• Task details:
Wherever "voxels" appears in a line of the records below, count that line, and report only the number.
━━ Given records ━━
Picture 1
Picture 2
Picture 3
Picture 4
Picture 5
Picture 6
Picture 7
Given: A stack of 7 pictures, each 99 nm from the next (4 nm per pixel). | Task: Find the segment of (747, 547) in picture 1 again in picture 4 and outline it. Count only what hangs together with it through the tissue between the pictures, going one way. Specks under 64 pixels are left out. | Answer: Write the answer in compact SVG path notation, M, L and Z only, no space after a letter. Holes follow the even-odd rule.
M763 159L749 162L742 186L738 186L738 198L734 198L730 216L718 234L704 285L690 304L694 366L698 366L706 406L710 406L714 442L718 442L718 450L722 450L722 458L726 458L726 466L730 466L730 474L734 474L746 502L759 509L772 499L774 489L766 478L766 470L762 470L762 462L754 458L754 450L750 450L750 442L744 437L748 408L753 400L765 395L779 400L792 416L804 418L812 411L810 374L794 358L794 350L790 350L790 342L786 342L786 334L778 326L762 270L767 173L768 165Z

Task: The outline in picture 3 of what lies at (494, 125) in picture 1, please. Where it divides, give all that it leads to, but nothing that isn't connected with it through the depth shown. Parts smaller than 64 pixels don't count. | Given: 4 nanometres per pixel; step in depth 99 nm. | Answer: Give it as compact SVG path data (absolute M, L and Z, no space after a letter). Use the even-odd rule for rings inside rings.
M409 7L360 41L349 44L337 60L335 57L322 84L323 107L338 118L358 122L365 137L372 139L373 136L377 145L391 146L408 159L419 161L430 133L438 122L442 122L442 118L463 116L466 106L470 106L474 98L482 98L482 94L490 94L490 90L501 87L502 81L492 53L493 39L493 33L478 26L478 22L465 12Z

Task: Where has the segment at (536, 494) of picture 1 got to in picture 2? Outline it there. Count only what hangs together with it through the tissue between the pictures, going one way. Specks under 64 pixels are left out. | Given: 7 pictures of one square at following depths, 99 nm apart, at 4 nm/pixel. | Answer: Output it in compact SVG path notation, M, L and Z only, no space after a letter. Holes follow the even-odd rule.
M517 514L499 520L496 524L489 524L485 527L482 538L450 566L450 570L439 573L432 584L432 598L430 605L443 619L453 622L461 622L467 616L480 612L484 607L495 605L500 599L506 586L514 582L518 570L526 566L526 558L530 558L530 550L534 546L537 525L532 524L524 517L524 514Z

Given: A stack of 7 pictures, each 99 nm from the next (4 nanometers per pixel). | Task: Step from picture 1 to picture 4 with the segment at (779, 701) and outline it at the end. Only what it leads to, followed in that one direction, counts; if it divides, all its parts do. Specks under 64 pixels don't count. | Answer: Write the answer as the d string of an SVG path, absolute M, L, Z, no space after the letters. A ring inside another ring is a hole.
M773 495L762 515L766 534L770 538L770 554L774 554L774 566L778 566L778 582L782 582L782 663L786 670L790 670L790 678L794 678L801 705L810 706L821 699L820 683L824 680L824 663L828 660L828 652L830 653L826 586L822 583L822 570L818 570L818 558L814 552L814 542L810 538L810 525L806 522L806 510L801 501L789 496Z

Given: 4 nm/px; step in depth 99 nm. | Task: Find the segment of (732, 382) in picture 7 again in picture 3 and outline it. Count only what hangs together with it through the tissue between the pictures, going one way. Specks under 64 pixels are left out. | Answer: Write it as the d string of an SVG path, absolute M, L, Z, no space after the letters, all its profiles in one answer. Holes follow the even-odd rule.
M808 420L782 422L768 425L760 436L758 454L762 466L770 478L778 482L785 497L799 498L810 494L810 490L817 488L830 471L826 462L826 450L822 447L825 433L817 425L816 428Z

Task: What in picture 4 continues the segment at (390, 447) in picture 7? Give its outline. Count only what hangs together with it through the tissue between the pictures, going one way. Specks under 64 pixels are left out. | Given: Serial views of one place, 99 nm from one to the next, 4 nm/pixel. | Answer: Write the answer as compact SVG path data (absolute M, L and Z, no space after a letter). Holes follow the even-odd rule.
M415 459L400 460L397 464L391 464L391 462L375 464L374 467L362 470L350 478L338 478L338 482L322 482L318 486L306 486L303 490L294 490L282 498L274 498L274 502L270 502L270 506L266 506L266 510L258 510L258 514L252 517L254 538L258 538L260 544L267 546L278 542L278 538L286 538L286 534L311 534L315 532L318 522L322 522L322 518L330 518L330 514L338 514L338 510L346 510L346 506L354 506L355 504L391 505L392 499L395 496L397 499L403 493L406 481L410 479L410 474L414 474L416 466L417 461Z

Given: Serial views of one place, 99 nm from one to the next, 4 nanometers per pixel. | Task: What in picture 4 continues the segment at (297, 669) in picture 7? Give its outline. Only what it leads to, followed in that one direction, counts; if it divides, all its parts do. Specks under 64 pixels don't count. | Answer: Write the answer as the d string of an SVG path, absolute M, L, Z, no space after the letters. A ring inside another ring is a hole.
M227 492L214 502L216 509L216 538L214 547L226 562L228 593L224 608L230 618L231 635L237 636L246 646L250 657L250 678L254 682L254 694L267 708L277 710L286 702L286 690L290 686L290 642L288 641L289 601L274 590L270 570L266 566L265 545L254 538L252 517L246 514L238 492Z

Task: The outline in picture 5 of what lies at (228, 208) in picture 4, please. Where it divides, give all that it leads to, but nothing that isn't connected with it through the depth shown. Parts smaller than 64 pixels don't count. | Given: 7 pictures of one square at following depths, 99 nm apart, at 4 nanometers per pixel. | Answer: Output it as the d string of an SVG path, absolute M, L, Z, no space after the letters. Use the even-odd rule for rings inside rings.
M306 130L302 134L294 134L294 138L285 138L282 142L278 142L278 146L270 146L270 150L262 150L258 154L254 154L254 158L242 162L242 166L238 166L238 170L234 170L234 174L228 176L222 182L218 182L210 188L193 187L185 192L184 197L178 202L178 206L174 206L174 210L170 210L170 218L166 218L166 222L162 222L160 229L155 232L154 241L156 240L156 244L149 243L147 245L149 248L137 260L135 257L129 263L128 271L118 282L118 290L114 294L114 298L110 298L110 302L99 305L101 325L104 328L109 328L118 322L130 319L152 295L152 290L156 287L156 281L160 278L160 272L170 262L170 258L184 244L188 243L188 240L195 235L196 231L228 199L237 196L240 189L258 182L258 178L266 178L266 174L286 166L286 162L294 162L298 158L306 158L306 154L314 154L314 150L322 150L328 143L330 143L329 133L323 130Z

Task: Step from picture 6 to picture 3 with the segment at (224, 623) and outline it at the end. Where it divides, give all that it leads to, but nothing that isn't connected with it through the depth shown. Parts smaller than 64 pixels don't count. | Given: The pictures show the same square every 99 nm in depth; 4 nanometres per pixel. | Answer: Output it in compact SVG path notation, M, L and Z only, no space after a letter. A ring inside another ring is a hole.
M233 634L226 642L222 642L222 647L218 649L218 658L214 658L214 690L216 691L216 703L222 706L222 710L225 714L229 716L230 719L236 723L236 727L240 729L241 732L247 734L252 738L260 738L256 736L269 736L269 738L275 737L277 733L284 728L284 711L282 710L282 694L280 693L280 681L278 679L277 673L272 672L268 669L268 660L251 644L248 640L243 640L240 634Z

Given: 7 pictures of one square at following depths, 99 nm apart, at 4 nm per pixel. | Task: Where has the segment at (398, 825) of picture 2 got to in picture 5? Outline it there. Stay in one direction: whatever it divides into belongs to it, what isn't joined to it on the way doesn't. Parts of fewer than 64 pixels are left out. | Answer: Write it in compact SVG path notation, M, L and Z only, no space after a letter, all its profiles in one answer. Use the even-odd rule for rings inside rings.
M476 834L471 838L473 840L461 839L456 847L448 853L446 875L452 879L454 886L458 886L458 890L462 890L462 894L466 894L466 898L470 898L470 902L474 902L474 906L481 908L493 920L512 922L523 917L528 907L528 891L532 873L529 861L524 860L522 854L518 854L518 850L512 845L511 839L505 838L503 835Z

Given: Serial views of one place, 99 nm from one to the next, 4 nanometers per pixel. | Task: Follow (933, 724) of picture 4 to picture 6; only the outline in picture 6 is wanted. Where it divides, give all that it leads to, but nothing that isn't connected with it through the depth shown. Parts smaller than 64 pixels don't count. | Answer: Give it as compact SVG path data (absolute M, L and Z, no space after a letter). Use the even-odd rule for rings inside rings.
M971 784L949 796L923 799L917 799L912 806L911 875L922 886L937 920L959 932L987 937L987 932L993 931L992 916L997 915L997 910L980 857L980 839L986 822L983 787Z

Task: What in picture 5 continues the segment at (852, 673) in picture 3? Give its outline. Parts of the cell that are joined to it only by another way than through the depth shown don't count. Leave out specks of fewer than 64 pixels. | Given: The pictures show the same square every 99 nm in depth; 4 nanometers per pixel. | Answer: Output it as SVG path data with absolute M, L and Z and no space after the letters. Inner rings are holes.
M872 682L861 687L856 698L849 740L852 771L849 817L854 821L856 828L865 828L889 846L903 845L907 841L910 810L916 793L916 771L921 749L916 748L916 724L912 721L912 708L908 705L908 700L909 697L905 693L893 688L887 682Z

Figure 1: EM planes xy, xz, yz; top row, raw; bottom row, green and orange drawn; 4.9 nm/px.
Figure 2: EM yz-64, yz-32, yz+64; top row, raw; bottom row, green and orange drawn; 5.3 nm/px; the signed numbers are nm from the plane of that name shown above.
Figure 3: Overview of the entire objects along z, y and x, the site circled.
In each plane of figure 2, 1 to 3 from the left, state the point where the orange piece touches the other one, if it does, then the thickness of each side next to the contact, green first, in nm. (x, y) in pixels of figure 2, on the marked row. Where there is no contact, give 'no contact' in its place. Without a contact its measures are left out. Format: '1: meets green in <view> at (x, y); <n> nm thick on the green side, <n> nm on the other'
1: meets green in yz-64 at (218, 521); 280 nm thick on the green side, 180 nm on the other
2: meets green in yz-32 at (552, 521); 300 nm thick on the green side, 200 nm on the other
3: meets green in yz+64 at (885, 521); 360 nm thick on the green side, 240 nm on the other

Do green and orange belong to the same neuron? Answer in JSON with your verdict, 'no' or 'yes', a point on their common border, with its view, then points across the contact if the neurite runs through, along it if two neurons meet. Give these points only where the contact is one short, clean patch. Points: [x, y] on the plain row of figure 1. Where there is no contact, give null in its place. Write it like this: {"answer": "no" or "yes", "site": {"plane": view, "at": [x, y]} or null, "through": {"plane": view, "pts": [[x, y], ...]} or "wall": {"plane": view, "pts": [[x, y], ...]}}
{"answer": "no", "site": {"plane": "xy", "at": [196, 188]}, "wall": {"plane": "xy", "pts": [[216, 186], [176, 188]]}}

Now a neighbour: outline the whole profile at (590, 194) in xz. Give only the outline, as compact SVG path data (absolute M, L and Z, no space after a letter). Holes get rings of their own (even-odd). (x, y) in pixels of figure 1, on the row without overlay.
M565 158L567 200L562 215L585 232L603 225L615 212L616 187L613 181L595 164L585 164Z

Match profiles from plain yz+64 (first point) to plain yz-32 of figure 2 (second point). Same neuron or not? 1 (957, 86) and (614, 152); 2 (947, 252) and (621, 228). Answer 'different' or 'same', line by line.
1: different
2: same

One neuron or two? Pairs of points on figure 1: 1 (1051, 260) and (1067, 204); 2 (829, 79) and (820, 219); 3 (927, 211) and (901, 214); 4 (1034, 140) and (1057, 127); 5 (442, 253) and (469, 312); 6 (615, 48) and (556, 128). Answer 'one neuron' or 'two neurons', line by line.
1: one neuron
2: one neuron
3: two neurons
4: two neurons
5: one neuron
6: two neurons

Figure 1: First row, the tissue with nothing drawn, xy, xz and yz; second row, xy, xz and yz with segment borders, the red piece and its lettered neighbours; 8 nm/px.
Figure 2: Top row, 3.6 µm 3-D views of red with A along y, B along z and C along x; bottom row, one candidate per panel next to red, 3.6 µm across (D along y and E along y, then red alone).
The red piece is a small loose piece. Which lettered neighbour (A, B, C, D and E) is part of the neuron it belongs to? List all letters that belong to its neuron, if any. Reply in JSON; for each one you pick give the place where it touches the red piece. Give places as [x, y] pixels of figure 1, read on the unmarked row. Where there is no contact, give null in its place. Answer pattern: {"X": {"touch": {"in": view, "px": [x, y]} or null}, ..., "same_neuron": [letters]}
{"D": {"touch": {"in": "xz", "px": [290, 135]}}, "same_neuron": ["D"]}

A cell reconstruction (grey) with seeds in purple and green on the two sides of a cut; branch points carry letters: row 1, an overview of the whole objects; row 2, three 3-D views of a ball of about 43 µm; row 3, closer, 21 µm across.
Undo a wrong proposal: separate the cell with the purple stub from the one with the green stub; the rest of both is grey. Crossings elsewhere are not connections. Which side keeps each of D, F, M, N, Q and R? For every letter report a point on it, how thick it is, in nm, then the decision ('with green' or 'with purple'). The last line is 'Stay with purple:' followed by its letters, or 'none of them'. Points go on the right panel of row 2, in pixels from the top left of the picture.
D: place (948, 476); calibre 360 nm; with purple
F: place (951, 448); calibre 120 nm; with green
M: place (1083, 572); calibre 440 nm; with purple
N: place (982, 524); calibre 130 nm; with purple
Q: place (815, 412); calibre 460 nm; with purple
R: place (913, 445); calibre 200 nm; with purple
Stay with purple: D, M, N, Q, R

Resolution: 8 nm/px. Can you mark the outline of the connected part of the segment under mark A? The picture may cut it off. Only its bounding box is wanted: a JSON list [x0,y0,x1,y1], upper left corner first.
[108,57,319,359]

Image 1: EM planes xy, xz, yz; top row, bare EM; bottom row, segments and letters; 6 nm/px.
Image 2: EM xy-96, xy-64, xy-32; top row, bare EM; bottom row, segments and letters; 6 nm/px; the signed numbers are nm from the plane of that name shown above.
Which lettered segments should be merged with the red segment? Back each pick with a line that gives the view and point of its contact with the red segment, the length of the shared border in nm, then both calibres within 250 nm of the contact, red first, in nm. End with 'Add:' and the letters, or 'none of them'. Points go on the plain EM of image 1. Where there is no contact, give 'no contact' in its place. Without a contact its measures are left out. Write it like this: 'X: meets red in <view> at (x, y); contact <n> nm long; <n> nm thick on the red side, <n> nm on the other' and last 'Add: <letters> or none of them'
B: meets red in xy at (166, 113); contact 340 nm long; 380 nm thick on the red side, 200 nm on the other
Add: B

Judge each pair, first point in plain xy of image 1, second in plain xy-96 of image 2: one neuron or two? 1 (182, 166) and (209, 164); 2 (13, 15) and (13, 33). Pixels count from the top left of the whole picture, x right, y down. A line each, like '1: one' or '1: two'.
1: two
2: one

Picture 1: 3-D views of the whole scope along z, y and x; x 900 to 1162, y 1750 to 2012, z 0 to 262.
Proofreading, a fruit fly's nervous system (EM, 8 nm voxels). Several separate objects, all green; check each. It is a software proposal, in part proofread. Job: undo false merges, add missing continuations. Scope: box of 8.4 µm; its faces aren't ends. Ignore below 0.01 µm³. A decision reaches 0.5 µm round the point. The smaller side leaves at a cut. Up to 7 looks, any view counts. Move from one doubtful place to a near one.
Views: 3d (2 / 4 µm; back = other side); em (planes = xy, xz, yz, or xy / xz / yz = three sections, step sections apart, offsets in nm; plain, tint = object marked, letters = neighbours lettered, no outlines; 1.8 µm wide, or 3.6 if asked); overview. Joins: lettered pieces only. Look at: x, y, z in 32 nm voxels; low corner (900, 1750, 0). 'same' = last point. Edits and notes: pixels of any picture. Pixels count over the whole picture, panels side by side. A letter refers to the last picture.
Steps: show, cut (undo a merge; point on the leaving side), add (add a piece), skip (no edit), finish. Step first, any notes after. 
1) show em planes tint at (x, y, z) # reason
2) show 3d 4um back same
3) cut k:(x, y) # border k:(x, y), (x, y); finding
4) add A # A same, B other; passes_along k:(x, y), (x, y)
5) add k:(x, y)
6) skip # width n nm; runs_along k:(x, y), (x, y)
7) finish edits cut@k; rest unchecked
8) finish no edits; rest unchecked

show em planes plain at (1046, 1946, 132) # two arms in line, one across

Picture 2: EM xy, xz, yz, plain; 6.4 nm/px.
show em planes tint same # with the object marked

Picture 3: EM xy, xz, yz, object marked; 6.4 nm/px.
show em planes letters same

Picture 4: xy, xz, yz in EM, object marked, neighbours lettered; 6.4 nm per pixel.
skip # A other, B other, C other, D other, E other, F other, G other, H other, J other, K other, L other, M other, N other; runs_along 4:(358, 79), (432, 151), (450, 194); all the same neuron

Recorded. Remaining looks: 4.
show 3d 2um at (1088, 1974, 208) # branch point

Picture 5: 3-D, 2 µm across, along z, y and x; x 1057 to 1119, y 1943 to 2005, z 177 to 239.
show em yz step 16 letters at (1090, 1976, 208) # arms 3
━━━
• Exercise response:
2